Multiple leaders involved in the effort referenced the current conversations around Joe Biden's vice presidential short list to illustrate what they are trying to combat, though they are not coordinating with the Biden campaign.

Sen. Kamala Harris, D-Calif., was deemed “too ambitious” by some anonymous Biden supporters, for example. And one recent article likened the selection process to an episode of The Bachelor. Those moments reinforce the need for education and priming people to notice sexism and racism — for a media that’s still largely male-dominated and also for voters.

Last week, leaders from various women’s organizations — including Times Up, EMILY’s List, Planned Parenthood, Supermajority, NARAL, and others — sent a letter to media outlets, urging them to use this moment to take stock: “A woman VP candidate, possibly a Black or Brown woman candidate, requires the same kind of internal consideration about systemic inequality as you undertook earlier this year” around the killing of George Floyd and the civil unrest that followed,” they wrote.

On MSNBC Sunday, former Obama adviser Valerie Jarrett — one of the signees on the letter — advised simply: “Deal with the substance. Don’t talk about what she looks like. ... Let’s stop describing us with words you wouldn’t use to describe a man.”

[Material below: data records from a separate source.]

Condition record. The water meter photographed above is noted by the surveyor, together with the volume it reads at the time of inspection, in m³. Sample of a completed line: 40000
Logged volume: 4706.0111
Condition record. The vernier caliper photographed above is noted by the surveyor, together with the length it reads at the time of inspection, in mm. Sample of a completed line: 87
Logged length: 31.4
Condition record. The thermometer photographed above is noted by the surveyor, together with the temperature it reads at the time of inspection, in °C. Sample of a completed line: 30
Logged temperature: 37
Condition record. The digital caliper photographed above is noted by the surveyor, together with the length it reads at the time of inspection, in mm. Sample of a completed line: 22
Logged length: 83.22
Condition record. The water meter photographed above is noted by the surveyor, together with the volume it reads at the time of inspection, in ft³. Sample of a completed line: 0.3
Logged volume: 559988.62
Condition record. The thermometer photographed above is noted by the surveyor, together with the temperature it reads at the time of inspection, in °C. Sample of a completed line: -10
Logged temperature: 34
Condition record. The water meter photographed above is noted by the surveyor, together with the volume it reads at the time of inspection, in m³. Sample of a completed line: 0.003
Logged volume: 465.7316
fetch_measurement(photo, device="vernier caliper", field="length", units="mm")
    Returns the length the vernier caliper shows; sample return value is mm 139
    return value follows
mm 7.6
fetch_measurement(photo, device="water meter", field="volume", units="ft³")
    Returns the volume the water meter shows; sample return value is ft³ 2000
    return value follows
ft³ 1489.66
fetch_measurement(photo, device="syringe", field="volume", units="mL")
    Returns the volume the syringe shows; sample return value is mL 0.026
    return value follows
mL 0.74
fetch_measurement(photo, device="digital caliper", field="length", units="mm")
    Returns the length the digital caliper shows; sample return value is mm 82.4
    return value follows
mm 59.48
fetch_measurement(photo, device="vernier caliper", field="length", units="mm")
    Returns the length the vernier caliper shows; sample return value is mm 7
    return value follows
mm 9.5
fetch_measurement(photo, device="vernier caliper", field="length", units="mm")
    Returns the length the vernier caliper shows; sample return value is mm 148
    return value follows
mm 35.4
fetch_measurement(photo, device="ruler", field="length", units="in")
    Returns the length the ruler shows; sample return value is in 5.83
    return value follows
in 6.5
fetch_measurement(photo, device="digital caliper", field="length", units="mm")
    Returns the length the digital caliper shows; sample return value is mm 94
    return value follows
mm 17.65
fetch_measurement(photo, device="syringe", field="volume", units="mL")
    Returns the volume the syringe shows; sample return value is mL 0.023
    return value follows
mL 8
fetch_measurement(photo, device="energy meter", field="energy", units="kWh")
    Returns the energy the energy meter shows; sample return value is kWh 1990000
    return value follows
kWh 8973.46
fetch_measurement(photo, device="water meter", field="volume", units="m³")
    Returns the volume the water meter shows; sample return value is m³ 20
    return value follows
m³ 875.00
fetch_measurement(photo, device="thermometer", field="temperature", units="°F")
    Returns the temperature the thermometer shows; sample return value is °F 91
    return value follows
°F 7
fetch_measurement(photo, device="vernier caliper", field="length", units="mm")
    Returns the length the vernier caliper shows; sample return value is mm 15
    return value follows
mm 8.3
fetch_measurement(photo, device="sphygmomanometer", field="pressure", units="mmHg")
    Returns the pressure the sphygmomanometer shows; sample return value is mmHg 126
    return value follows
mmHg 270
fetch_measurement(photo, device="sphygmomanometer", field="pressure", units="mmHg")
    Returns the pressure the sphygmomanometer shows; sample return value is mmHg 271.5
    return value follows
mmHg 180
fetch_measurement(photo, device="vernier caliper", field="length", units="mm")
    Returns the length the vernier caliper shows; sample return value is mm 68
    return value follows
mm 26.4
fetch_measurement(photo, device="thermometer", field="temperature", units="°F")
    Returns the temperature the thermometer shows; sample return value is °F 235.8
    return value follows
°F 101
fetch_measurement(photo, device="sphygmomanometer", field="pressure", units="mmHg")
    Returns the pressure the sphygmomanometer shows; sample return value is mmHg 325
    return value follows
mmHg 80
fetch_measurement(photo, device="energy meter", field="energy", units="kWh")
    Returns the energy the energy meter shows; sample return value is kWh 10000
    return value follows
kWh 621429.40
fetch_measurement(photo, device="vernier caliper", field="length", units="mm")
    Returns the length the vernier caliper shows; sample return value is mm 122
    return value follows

That doesn’t mean the candidates should be immune to criticism.

“We’re not saying any attack on a woman is sexist. We’re not saying that any criticism of a woman is unfair,” Christina Reynolds, Vice President of Communications at Emily’s List, said. “What we’re saying is there are ways in which we make women seem different, seem like they don't belong here, particularly women of color, and that we want to call that out so people are aware of it and they look for it and they don’t accept it as the facts.”

The initial effort is mostly one of awareness and a campaign waged on social media platforms on cable television programs that play outsize roles in establishing the narratives of a presidential campaign.

Feminist group Ultraviolet released a style guide for how to “avoid unintentional sexist and racist bias or disinformation when interviewing, writing about, or moderating content about women and people of color running for or holding political office” — from the photos chosen to accompany articles to not repeating coded language without properly contextualizing it. Meanwhile, at Times Up, a newly-announced team of five staffers will keep a close watch for sexist and racist bias, aiming to “shine a light on it before it takes hold.”

Additionally, almost 700 Black women have co-signed an open letter decrying how some of those candidates for VP have been "disrespected in the media over the last few weeks.”

“While some of the relentless attacks on Black women and our leadership abilities have been more suggestive than others,” the letter says, “make no mistake — we are qualified and ambitious without remorse.”

And while the effort is coming together in the midst of the vice presidential selection process, the groups have their eyes fixed on the general election and President Donald Trump, who repeatedly spoke in sexist dog whistles about then-Democratic nominee Hillary Clinton in 2016, calling her “the devil” or saying that she lacked the “strength and stamina to be president.”

“If past is prologue,” Alexis McGill Johnson of Planned Parenthood said, “once the candidate is named, [we know] the kinds of attacks that will be unleashed. And so, it’s getting in front of it.”